There’s no right way, I guess, to find out you’re a witch and your new coven needs your help to fight demons and warlocks and whatnot before you learn to do more than light a couple of candles.
I really like the gallery of characters and the never-ending twists and who wouldn’t want a sweet sausage-stealing goat as their familiar? One minute I want to say it’s a cosy witch story, the next it ups the ante and it’s not so cosy anymore. Rose, the main character, is a life coach who absolutely definitely doesn’t believe in anything magic. Rude awakening doesn’t even begin to cover what she feels when her whole life falls into the paranormal. She goes from judgy and disbelieving to determined and steadfast as she realises how little control she has over what’s happening. I liked the older witches, Alice and Lottie, a lot but the two younger ones, animal-lover Hayley and wonderfully sarcastic Serena, stole my heart.

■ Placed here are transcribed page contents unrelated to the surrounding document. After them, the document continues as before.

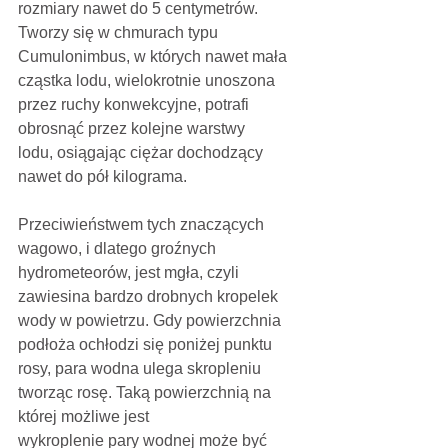
rozmiary nawet do 5 centymetrów. 
Tworzy się w chmurach typu 
Cumulonimbus, w których nawet mała 
cząstka lodu, wielokrotnie unoszona 
przez ruchy konwekcyjne, potrafi 
obrosnąć przez kolejne warstwy
lodu, osiągając ciężar dochodzący 
nawet do pół kilograma.
Przeciwieństwem tych znaczących 
wagowo, i dlatego groźnych 
hydrometeorów, jest mgła, czyli 
zawiesina bardzo drobnych kropelek 
wody w powietrzu. Gdy powierzchnia 
podłoża ochłodzi się poniżej punktu 
rosy, para wodna ulega skropleniu 
tworząc rosę. Taką powierzchnią na 
której możliwe jest
wykroplenie pary wodnej może być 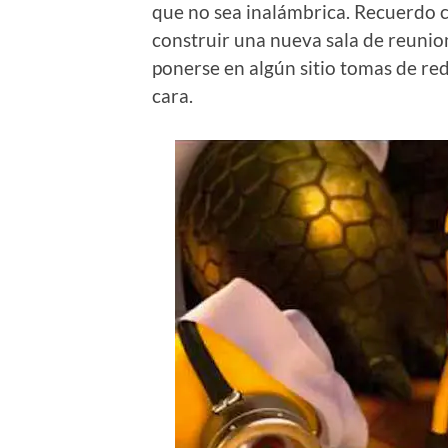
que no sea inalámbrica. Recuerdo 
construir una nueva sala de reunio
ponerse en algún sitio tomas de r
cara.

However, there were too many editing issues for the reading to go as smoothly as I would have liked and way too many mentions of JKR’s wizards’ universe for me to enjoy fully. The author explains in a note at the end of the book that “the inclusion of these references is not intended as a support of the author”, which feels a bit naive to me. I will, nevertheless, keep an eye on these witches and hope they grow into themselves. There were witches before HP, there will be witches after, and this particular coven has a lot of potential. Also, did I mention the goat?